Using Orbital Symmetry to Minimize Charge Recombination in Dye-Sensitized Solar Cells

Maggio, E., Martsinovich, N. and Troisi, A. (2013), Angew. Chem. Int. Ed., 52: 973–975.
Contributed by Gemma Solomon 

Orbital symmetry can be used in dye design to retard charge recombination in dye-sensitized solar cells. 

Copyright © 2013 WILEY-VCH Verlag GmbH & Co. KGaA, Weinheim

Finding the balance between competing processes is a central challenge in optimizing the performance of dye-sensitized solar cells. One aspect of this problem is the dichotomy between the requirement for fast charge injection between the dye and a semiconductor surface (for photo-induced charge separation) and slow charge recombination between the two. There are a range of strategies available for optimizing one or other of these processes; but clever chemical design is required in order to optimize the two together. Minimizing unwanted charge recombination involves beating the Coulomb interaction, and this is a formidable opponent indeed.
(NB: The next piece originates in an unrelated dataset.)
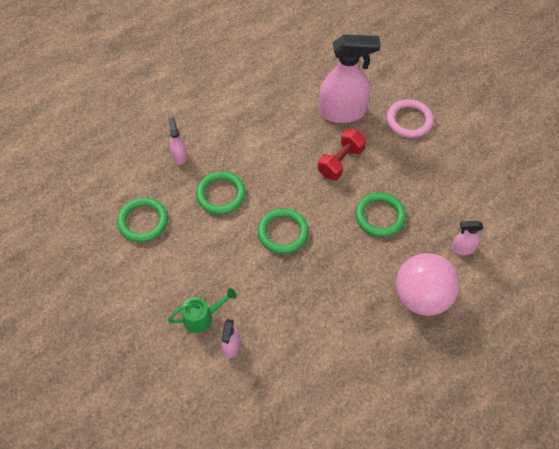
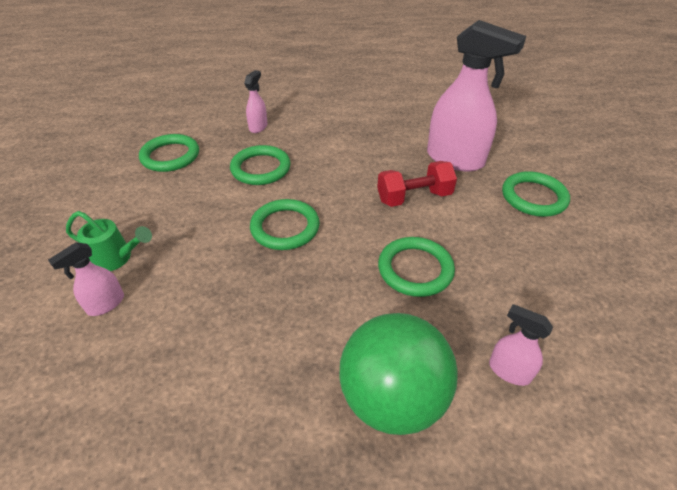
camera: 35 degrees right, 15 degrees down
(409, 120) = (533, 197): pink ring -> green ring
(421, 296) = (392, 398): pink ball -> green ball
In their recent paper Maggio, Martsinovich and Troisi have proposed an elegant solution: use orbital symmetry to retard charge recombination. Building on the ideas from studies of electron transfer, they show that it is possible to design dyes where the charge injection is symmetry allowed, while charge recombination is symmetry forbidden. In terms of molecular orbitals, charge recombination involves injection into the HOMO of the dye from the semiconductor, while charge injection involves the LUMO of the dye injecting into the surface. Depending on the symmetry of the dye, and the position at which it is substituted, the authors show that it is possible to have the LUMO interacting strongly with the surface (delocalizing into the binding arm) while the HOMO remains isolated, as illustrated above.

This represents a new strategy for dye design and an exciting prediction from computational chemistry. It will be interesting to see how dyes using this strategy perform in devices and should remind us all that we have a powerful tool for molecular design with symmetry at our disposal.